In that far deeper context, Gordon's surprise (and outrage) at the sorry state of UK bank finances in 2007-08 merely cements his place amongst the elite groupthinkers who had dismissed explicit warnings for many years. Far from being an especially progressive thinker on the subject of banking calamity, he was actually caught flat-footed by the fundamental flaws others had pointed to in his very own financial system.
In those circumstances it was the least Gordon could do to keep the ATMs working. On that particular front, he was (perhaps) making the best of a bad job. He should not be seen as having engaged in some kind of heroic quest worthy of an exalted place in the history books.
While William patiently contends that Gordon didn't cause the financial crisis itself, he also properly concedes that he did much to ensure it would be a very long journey out of it.
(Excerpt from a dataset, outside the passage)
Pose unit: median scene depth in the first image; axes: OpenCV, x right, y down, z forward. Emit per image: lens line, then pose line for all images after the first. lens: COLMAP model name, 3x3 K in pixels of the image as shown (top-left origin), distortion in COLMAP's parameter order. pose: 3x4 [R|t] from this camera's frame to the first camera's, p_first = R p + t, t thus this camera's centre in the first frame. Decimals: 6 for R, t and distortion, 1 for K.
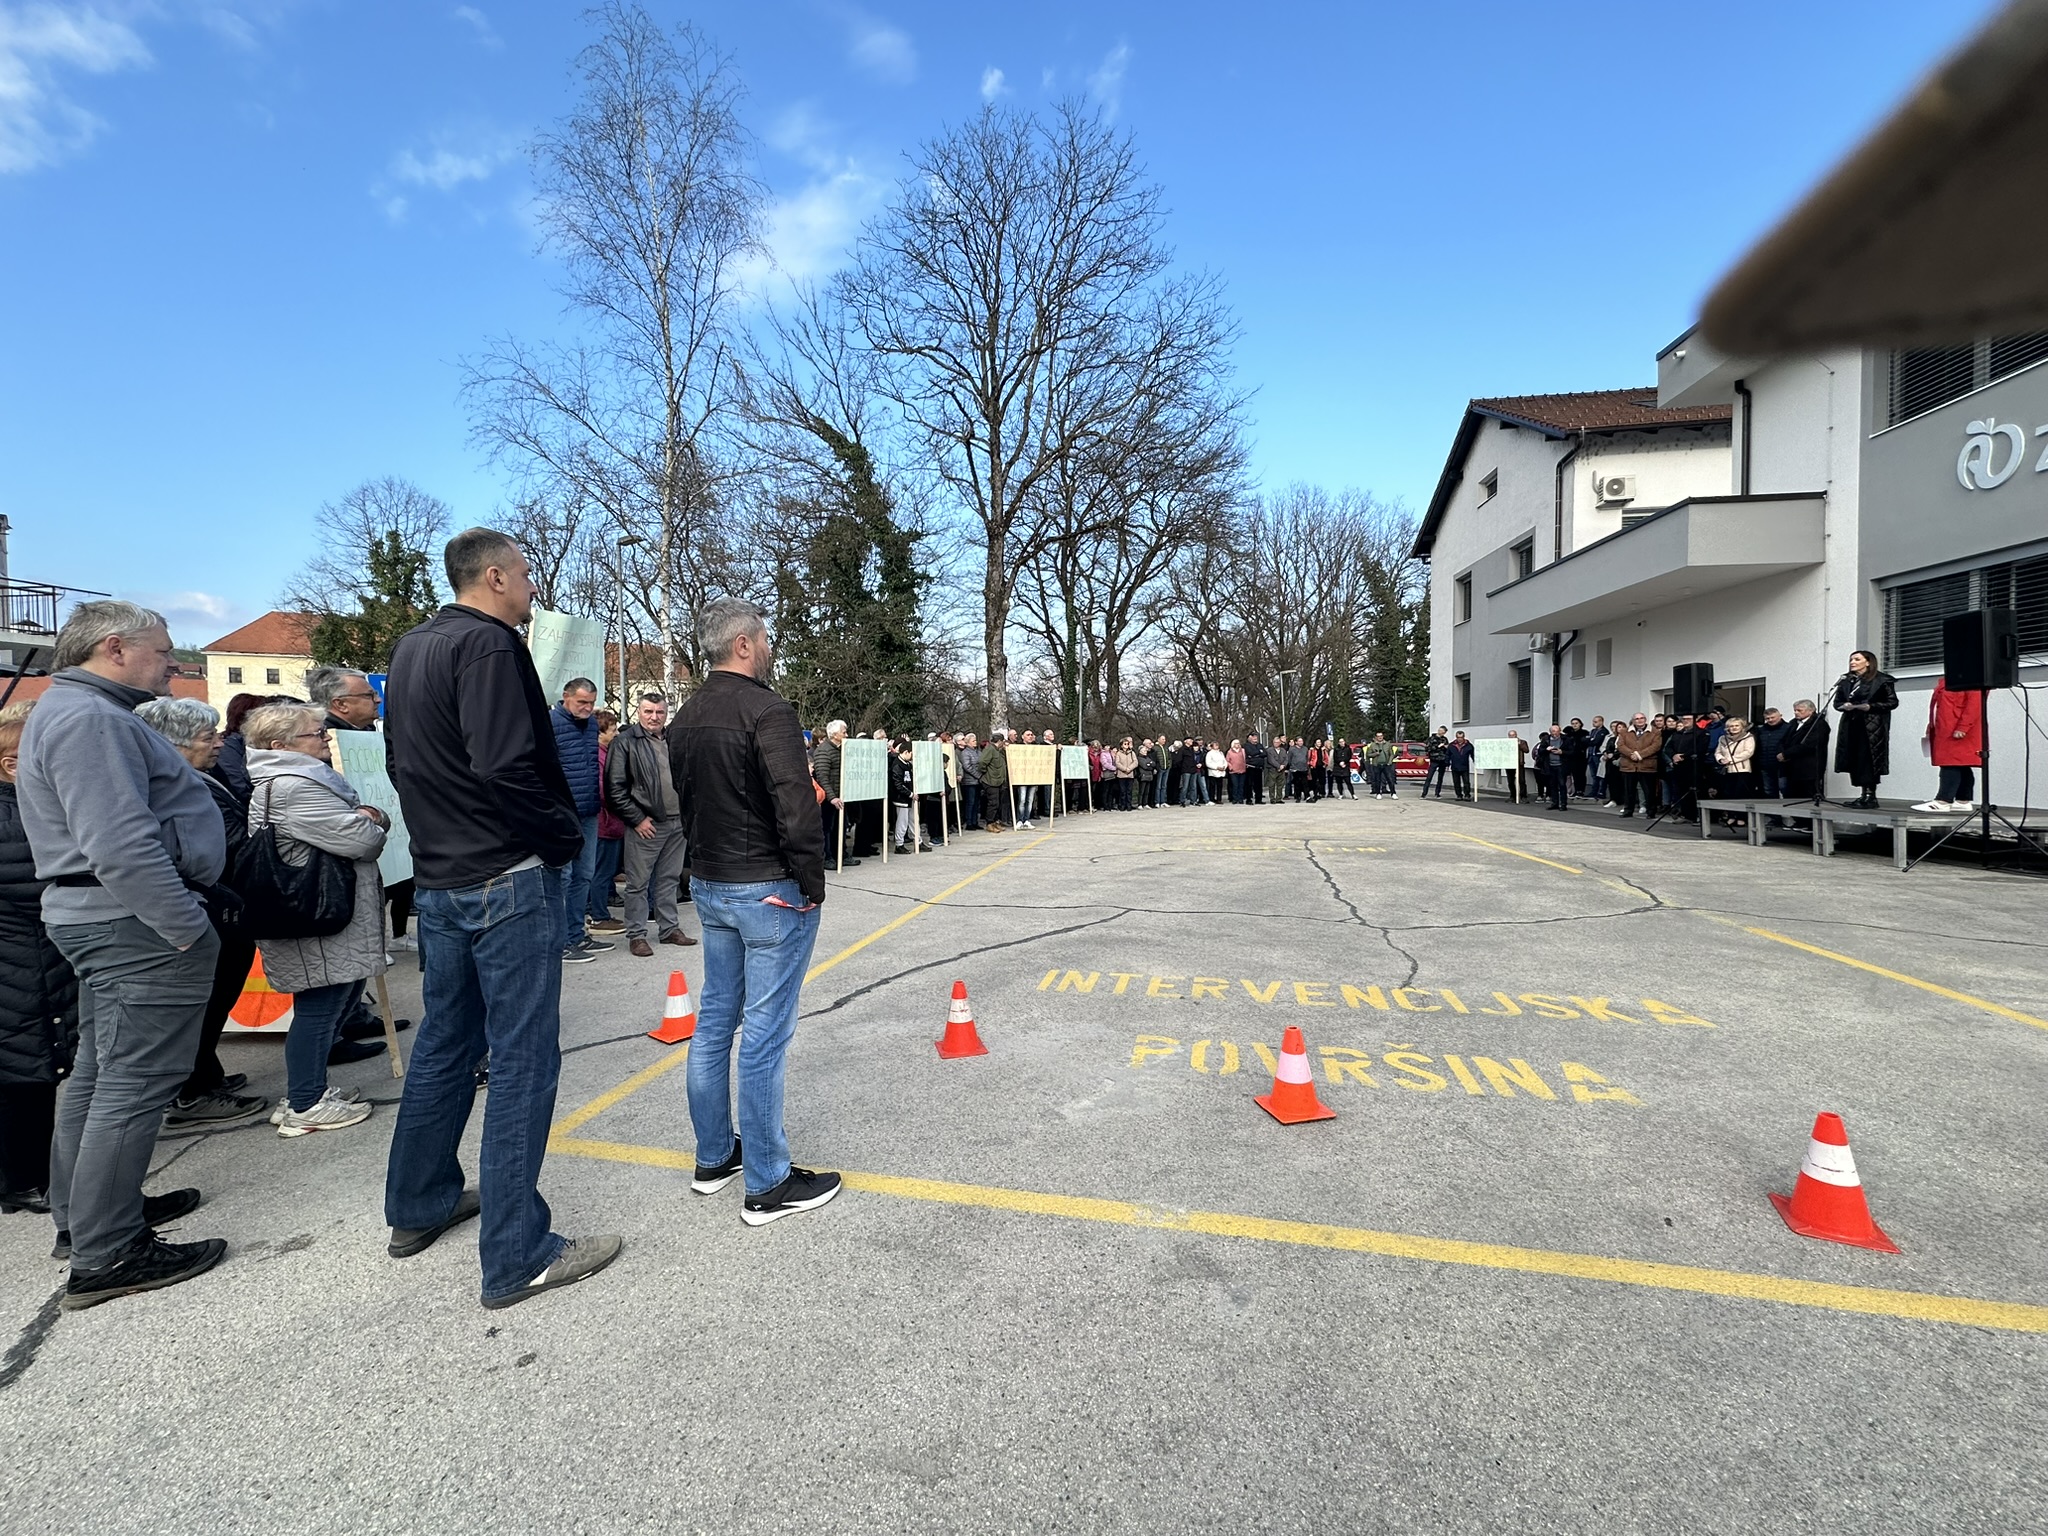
lens RADIAL K [[823.9, 0, 1012.3], [0, 823.9, 769.3], [0, 0, 1]] dist [0.000818, 0.000007]
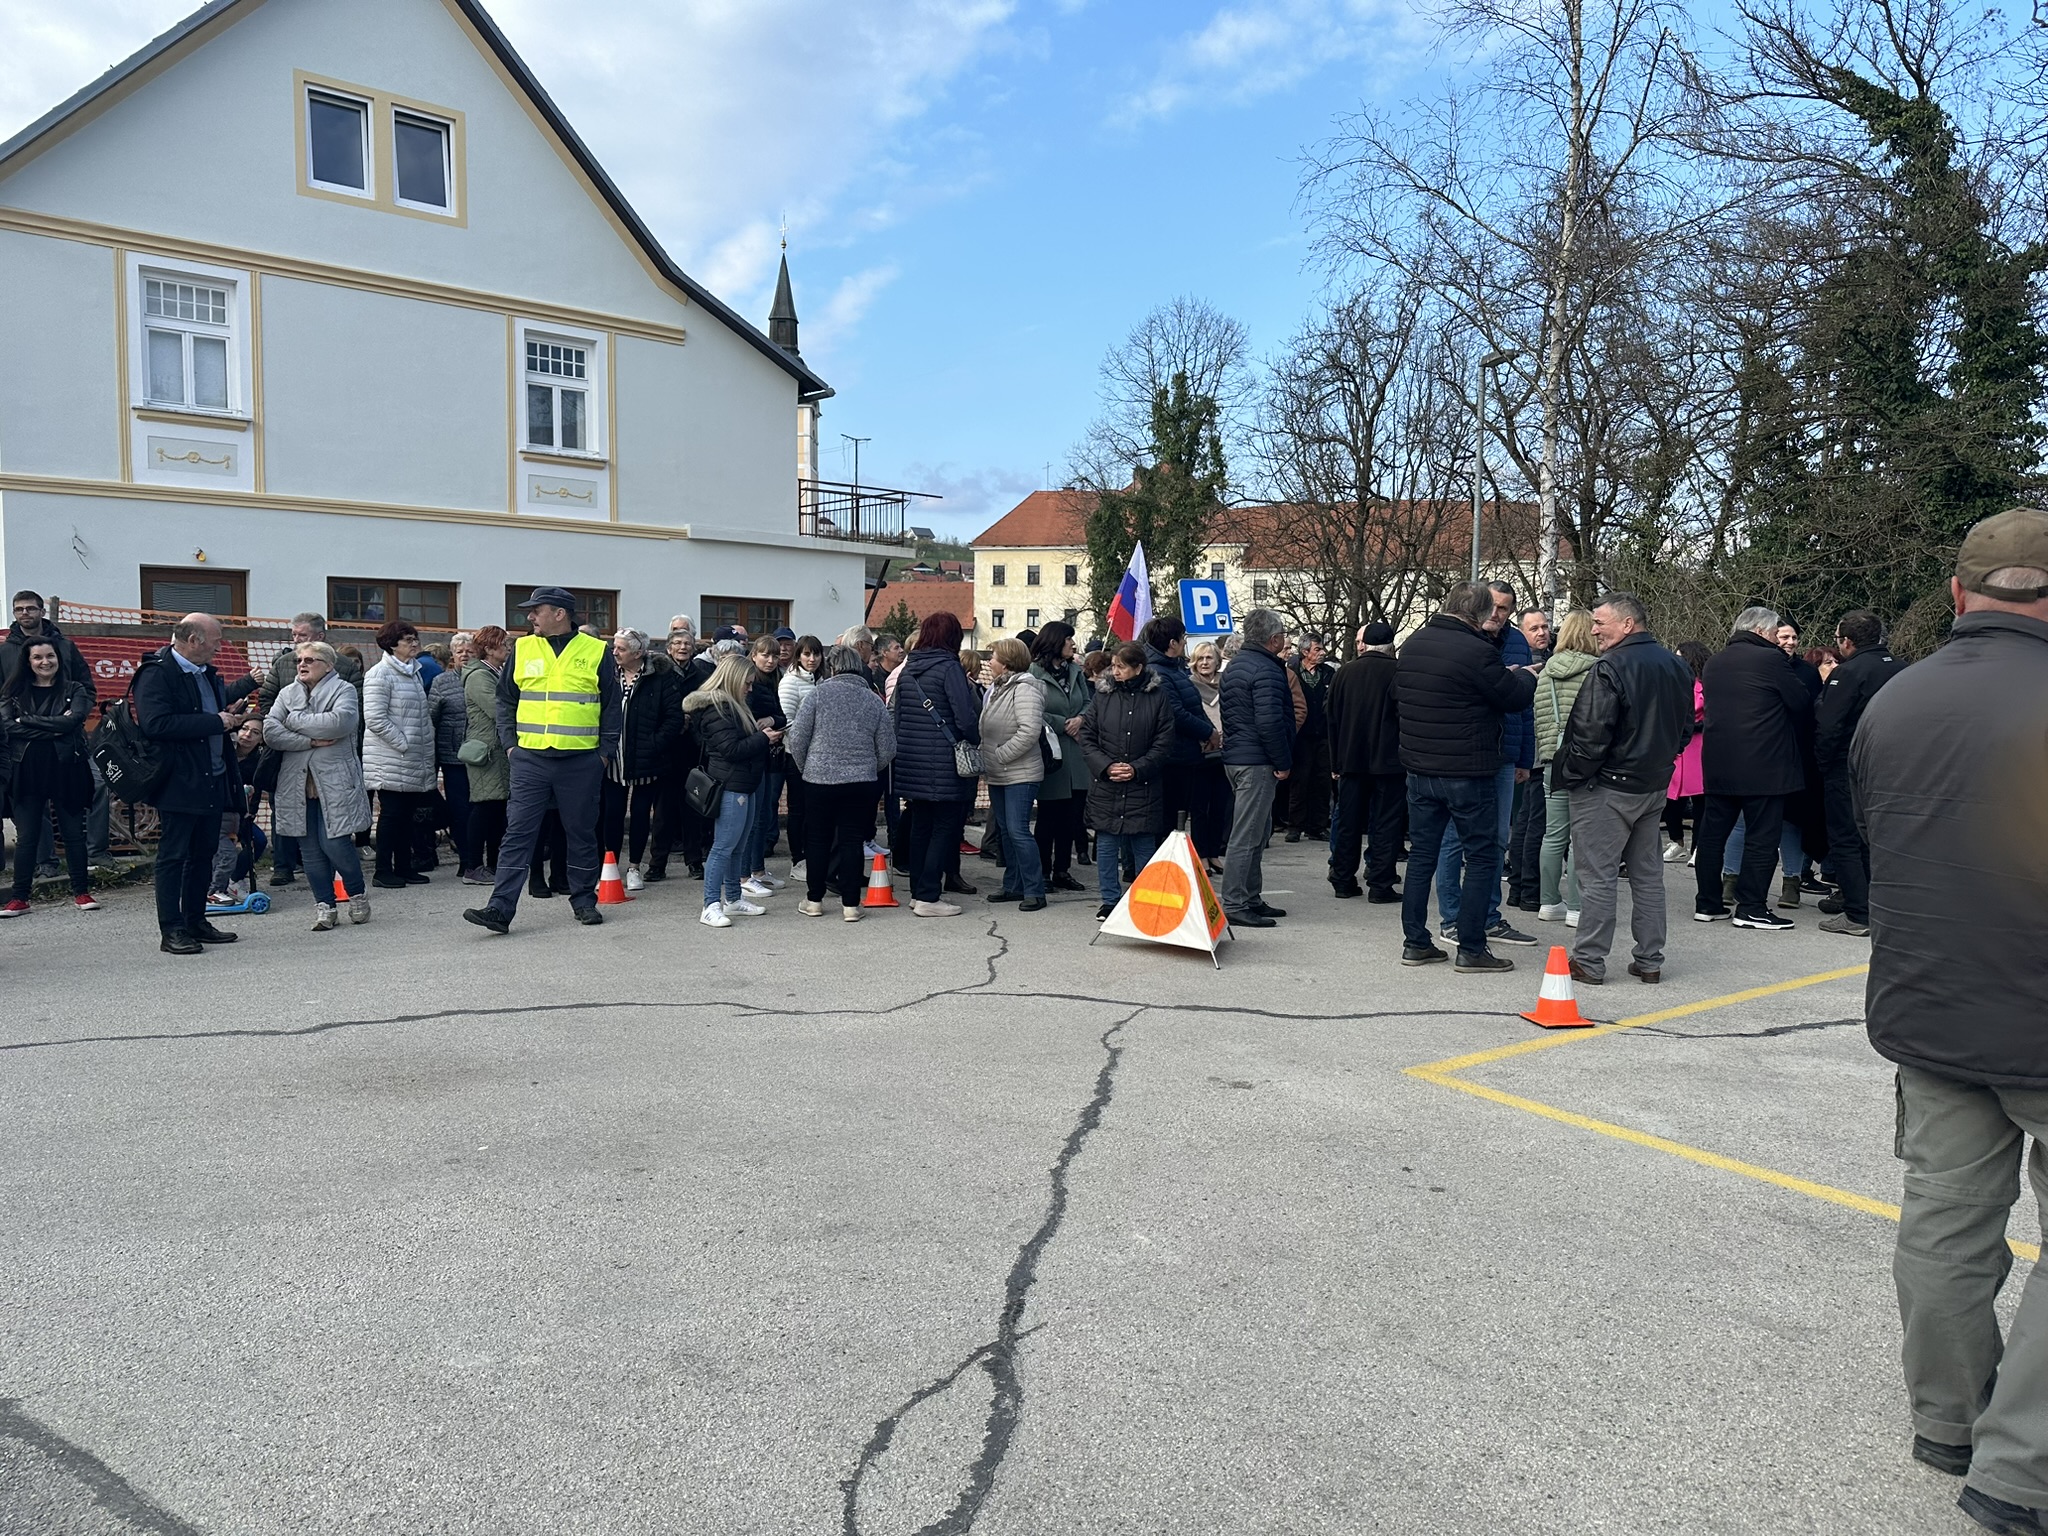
lens RADIAL K [[1482.4, 0, 1022.1], [0, 1482.4, 801.1], [0, 0, 1]] dist [-0.003102, -0.003028]
pose [[0.750961, 0.069989, -0.656627, 0.054424], [-0.033864, 0.997141, 0.067554, 0.005980], [0.659477, -0.028495, 0.751184, -0.165130]]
He explains Brown’s avowed and deliberate ‘stealth’ approach to taxation and social welfare spending; the refusal to build any social housing; the unbridled expansion of public sector (complete with higher pay and pensions than the private sector); and the creation of many huge off-balance sheet PFI projects under the guise of ‘prudence’. These things, coupled with a feeble understanding of what the banks were up to, are what should combine to prevent Brown's tenure being seen in a positive light.
Amidst all this, Brown's brief tenure as Prime Minister is almost a footnote - which is strange given his elevation to that role coincided with the peak of his economic profile. William does a good job of highlighting the irony that Gordon really wasn't suited to the job that he'd schemed for so long to obtain. He also points out the irony that Gordon's tendency to dither, vacillate and procrastinate, which had worked to keep Britain out of the Euro, failed when it came to seizing the political initiative with an early general election.
All in all, an important guide to the Brown years.